-- Task instructions --
Take nothing but the lines from the one with "entretenimento e a" through the one with "26 avr. 2014" in the entries below, both ends kept, and return them exactly with pictures left out.

-- Supplied data --
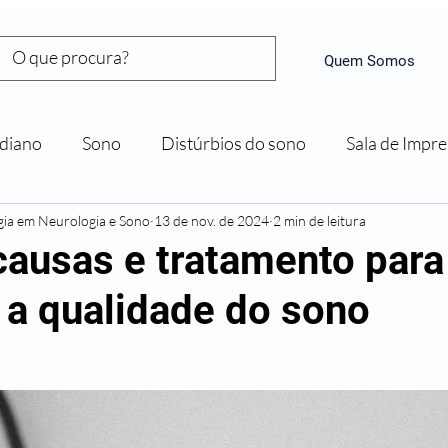
Quem Somos
diano
Sono
Distúrbios do sono
Sala de Impr
ogia em Neurologia e Sono
13 de nov. de 2024
2 min de leitura
 causas e tratamento para
 a qualidade do sono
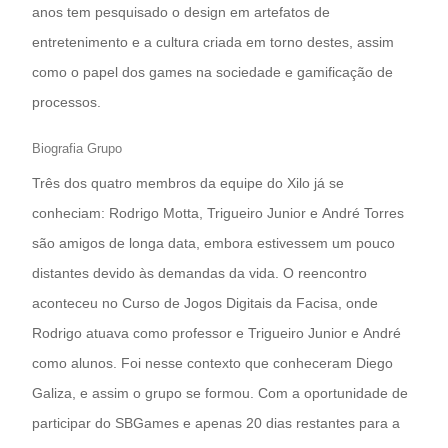
anos tem pesquisado o design em artefatos de
entretenimento e a cultura criada em torno destes, assim
como o papel dos games na sociedade e gamificação de
processos.
Biografia Grupo
Três dos quatro membros da equipe do Xilo já se
conheciam: Rodrigo Motta, Trigueiro Junior e André Torres
são amigos de longa data, embora estivessem um pouco
distantes devido às demandas da vida. O reencontro
aconteceu no Curso de Jogos Digitais da Facisa, onde
Rodrigo atuava como professor e Trigueiro Junior e André
como alunos. Foi nesse contexto que conheceram Diego
Galiza, e assim o grupo se formou. Com a oportunidade de
participar do SBGames e apenas 20 dias restantes para a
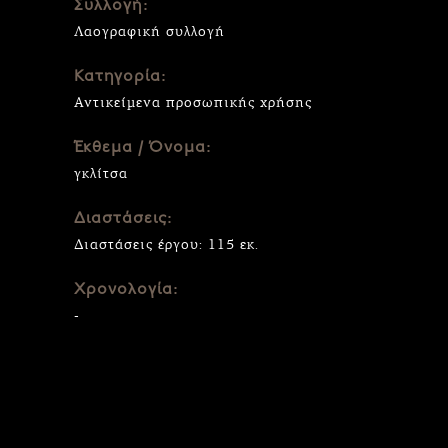
Συλλογή:
Λαογραφική συλλογή
Κατηγορία:
Αντικείμενα προσωπικής χρήσης
Έκθεμα / Όνομα:
γκλίτσα
Διαστάσεις:
Διαστάσεις έργου: 115 εκ.
Χρονολογία:
-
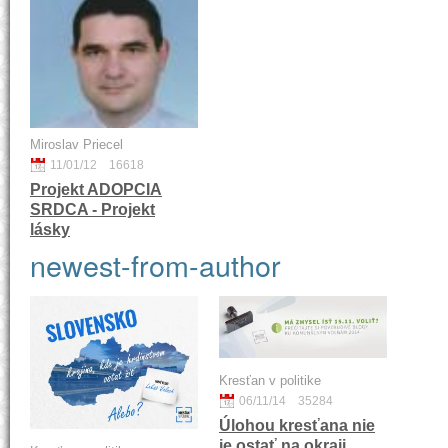
Miroslav Priecel
11/01/12
16618
Projekt ADOPCIA
SRDCA - Projekt
lásky
newest-from-author
Kresťan v politike
06/11/14
35284
Úlohou kresťana nie
je ostať na okraji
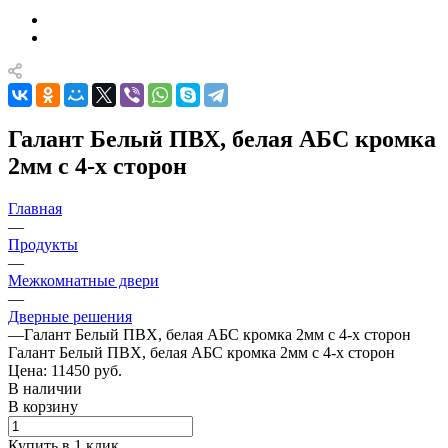
Галант Белый ПВХ, белая АБС кромка
2мм с 4-х сторон
Главная
—
Продукты
—
Межкомнатные двери
—
Дверные решения
—
Галант Белый ПВХ, белая АБС кромка 2мм с 4-х сторон
Галант Белый ПВХ, белая АБС кромка 2мм с 4-х сторон
Цена: 11450
руб.
В наличии
В корзину
Купить в 1 клик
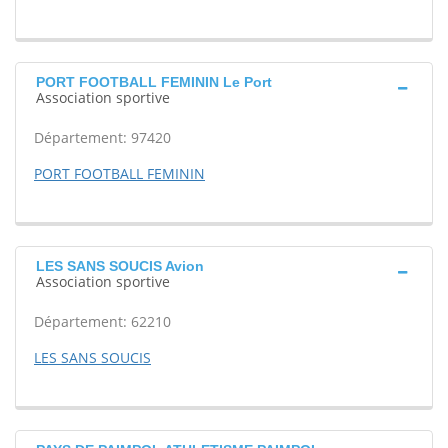
PORT FOOTBALL FEMININ Le Port
Association sportive
Département: 97420
PORT FOOTBALL FEMININ
LES SANS SOUCIS Avion
Association sportive
Département: 62210
LES SANS SOUCIS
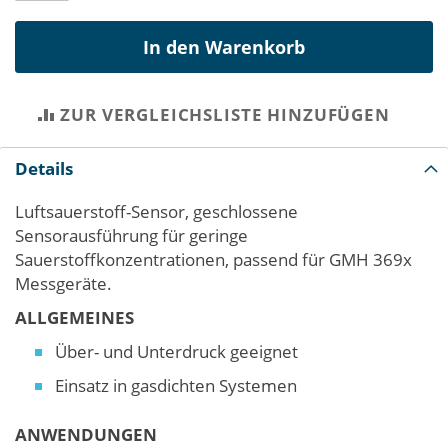
In den Warenkorb
ZUR VERGLEICHSLISTE HINZUFÜGEN
Details
Luftsauerstoff-Sensor, geschlossene
Sensorausführung für geringe
Sauerstoffkonzentrationen, passend für GMH 369x
Messgeräte.
ALLGEMEINES
Über- und Unterdruck geeignet
Einsatz in gasdichten Systemen
ANWENDUNGEN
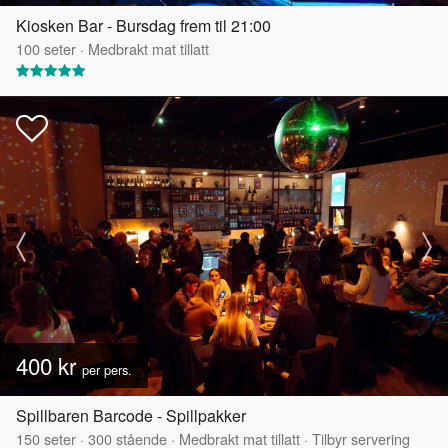
Kiosken Bar - Bursdag frem til 21:00
100
seter
·
Medbrakt mat tillatt
400 kr
per pers.
Spillbaren Barcode - Spillpakker
150
seter
·
300
stående
·
Medbrakt mat tillatt
·
Tilbyr servering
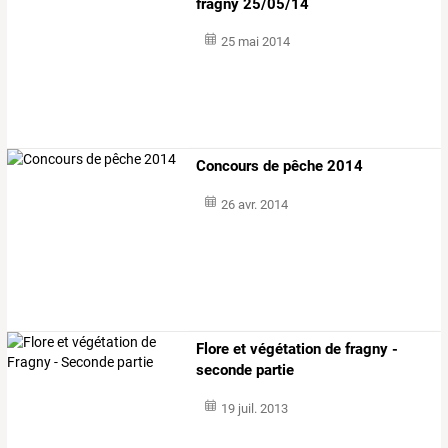
fragny 25/05/14
25 mai 2014
Concours de pêche 2014
26 avr. 2014
Flore et végétation de fragny -
seconde partie
19 juil. 2013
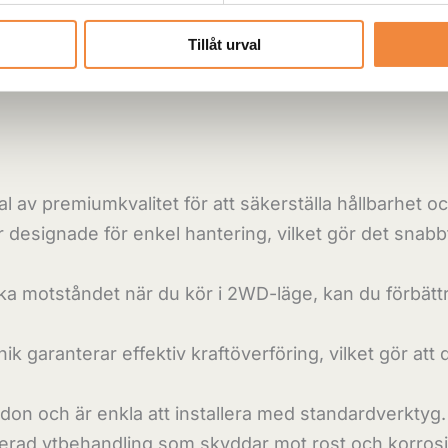
Tillåt urval
al av premiumkvalitet för att säkerställa hållbarhet oc
r designade för enkel hantering, vilket gör det sna
 motståndet när du kör i 2WD-läge, kan du förbättra
k garanterar effektiv kraftöverföring, vilket gör att
don och är enkla att installera med standardverktyg.
d ytbehandling som skyddar mot rost och korrosion, v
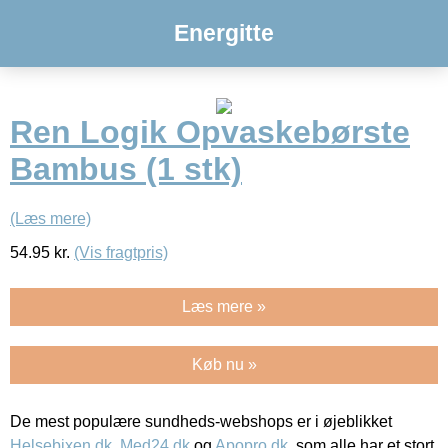
Energitte
Ren Logik Opvaskebørste
Bambus (1 stk)
(Læs mere)
54.95
kr.
(Vis fragtpris)
Læs mere »
Køb nu »
De mest populære sundheds-webshops er i øjeblikket
Helsebixen.dk
,
Med24.dk
og
Apopro.dk
, som alle har et stort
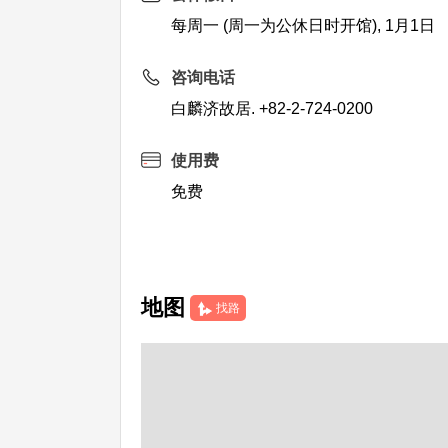
每周一 (周一为公休日时开馆), 1月1日
咨询电话
白麟济故居. +82-2-724-0200
使用费
免费
地图
找路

-- Response --
entretenimento e a cultura criada em torno destes, assim
como o papel dos games na sociedade e gamificação de
processos.
Biografia Grupo
Três dos quatro membros da equipe do Xilo já se
conheciam: Rodrigo Motta, Trigueiro Junior e André Torres
são amigos de longa data, embora estivessem um pouco
distantes devido às demandas da vida. O reencontro
aconteceu no Curso de Jogos Digitais da Facisa, onde
Rodrigo atuava como professor e Trigueiro Junior e André
como alunos. Foi nesse contexto que conheceram Diego
Galiza, e assim o grupo se formou. Com a oportunidade de
participar do SBGames e apenas 20 dias restantes para a
Συλλογή:
Λαογραφική συλλογή
Κατηγορία:
Αντικείμενα προσωπικής χρήσης
Έκθεμα / Όνομα:
γκλίτσα
Διαστάσεις:
Διαστάσεις έργου: 115 εκ.
Χρονολογία:
-
Miroslav Priecel
11/01/12
16618
Projekt ADOPCIA
SRDCA - Projekt
lásky
newest-from-author
Kresťan v politike
06/11/14
35284
Úlohou kresťana nie
je ostať na okraji
Галант Белый ПВХ, белая АБС кромка
2мм с 4-х сторон
Главная
—
Продукты
—
Межкомнатные двери
—
Дверные решения
—
Галант Белый ПВХ, белая АБС кромка 2мм с 4-х сторон
Галант Белый ПВХ, белая АБС кромка 2мм с 4-х сторон
Цена: 11450
руб.
В наличии
В корзину
Купить в 1 клик
PORT FOOTBALL FEMININ Le Port
Association sportive
Département: 97420
PORT FOOTBALL FEMININ
LES SANS SOUCIS Avion
Association sportive
Département: 62210
LES SANS SOUCIS
In den Warenkorb
ZUR VERGLEICHSLISTE HINZUFÜGEN
Details
Luftsauerstoff-Sensor, geschlossene
Sensorausführung für geringe
Sauerstoffkonzentrationen, passend für GMH 369x
Messgeräte.
ALLGEMEINES
Über- und Unterdruck geeignet
Einsatz in gasdichten Systemen
ANWENDUNGEN
Kiosken Bar - Bursdag frem til 21:00
100
seter
·
Medbrakt mat tillatt
400 kr
per pers.
Spillbaren Barcode - Spillpakker
150
seter
·
300
stående
·
Medbrakt mat tillatt
·
Tilbyr servering
fragny 25/05/14
25 mai 2014
Concours de pêche 2014
26 avr. 2014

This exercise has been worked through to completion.